The perverse tax rules that favour new-build over refurbishment could go once we no longer have to conform with EU regulations, writes Paul Finch
On the assumption that we leave the EU at some point this year, it would be sensible to review what we may be able to do in future which current regulations make difficult or impossible. The two most obvious areas are procurement and VAT, both of which are in urgent need of change.
In respect of VAT, we could rebalance the tax burden which falls upon retrofit as opposed to new-build. It is perverse that the tax system punishes re-use and renewal while giving a free ride to brand-new work. Until now the excuse given for not changing this state of affairs has been the need to conform with EU regulations.

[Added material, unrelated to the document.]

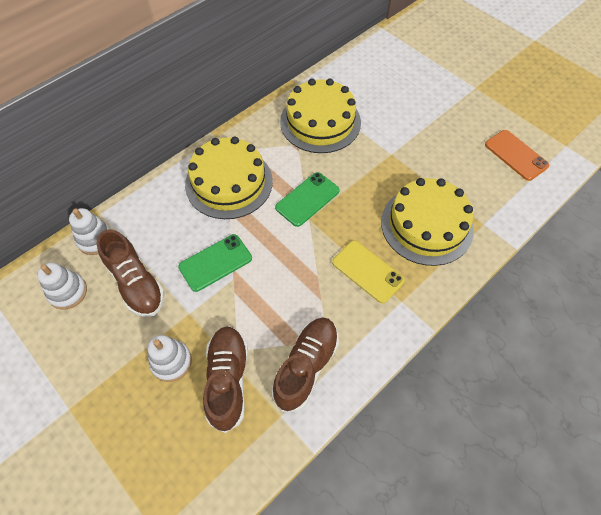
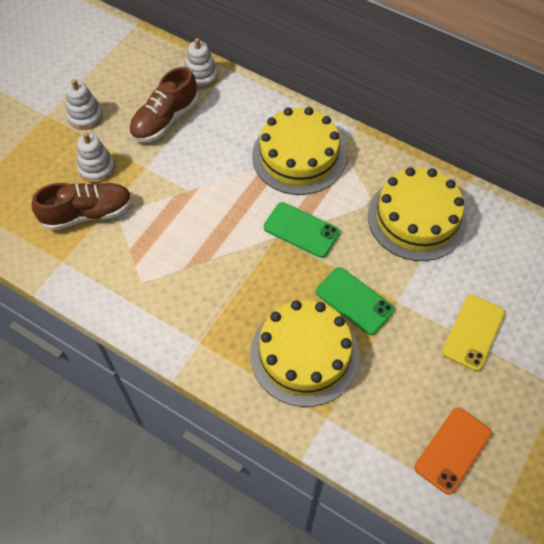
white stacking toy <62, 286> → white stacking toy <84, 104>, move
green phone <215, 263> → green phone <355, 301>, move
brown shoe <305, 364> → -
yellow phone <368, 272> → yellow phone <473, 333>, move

Perhaps the RIBA could take a lead, in the process promoting its sustainability agenda
An important factor for the Treasury is that total receipts do not fall as a result of any change, hence the need to rebalance the impost rather than simply to flip it. This should not be too complicated to calculate, so perhaps the RIBA could take a lead, in the process promoting its sustainability agenda. This would be more useful than moaning about an impending apocalypse if we can no longer import cheap architectural labour.
As for procurement, the RIBA should again be taking a lead, as part of a broader initiative taking into account what happened at Grenfell, where it is very clear that liability transferred is liability diluted. We need a new dispensation, without being told by Brussels that we cannot change our procedures without their say-so.
The Tulip and the Tower
Convincing opinion poll evidence that the public likes the idea of Foster + Partners’ Tulip project in the City of London is not surprising. The public likes imaginative ideas (the Garden Bridge idea initially polled well). Of course, the chattering classes always know better, reinforced by toffee-noses from Historic England and Royal Parks & Palaces, who claim that the Tulip will cause irreparable harm to the Tower of London.
Similar nonsense was trotted out to try to stop the Shard, happily with no effect. At the public inquiry into that proposal, while giving evidence, I was asked about a CABE commissioner visit to the tower when we talked to senior Beefeaters about the Renzo Piano design. What had they said? I responded that they did not think Renzo’s tower would affect them. How did we regard this opinion? ‘As Beefeaters, we regarded them as serious stake-holders’. It was encouraging to get a laugh out of the inspector.
The point about the Tower of London is that, architecturally, it is tough as old boots. Nothing can compromise its integrity; treating it as a delicate flower is ludicrous.
English Heritage rewrites history
Friends and admirers of the late great film-maker Derek Jarman are baffled by the behaviour of English Heritage in respect of a proposed blue plaque to mark his life. The obvious place to locate this is on the Phoenix House block of flats on Charing Cross Road, the area and building most associated with him.
EH, while accepting the case for a plaque, has other ideas about a location, preferring somewhere in the Butler’s Wharf area, where in reality Jarman scarcely lived. The only relevant building he used there no longer exists.
Bizarrely, the reason offered up by EH is that Soho ‘has too many plaques’, while more are needed south of the Thames. If EH is going to be dishonest about history and geography, it needs a serious governance shake-up.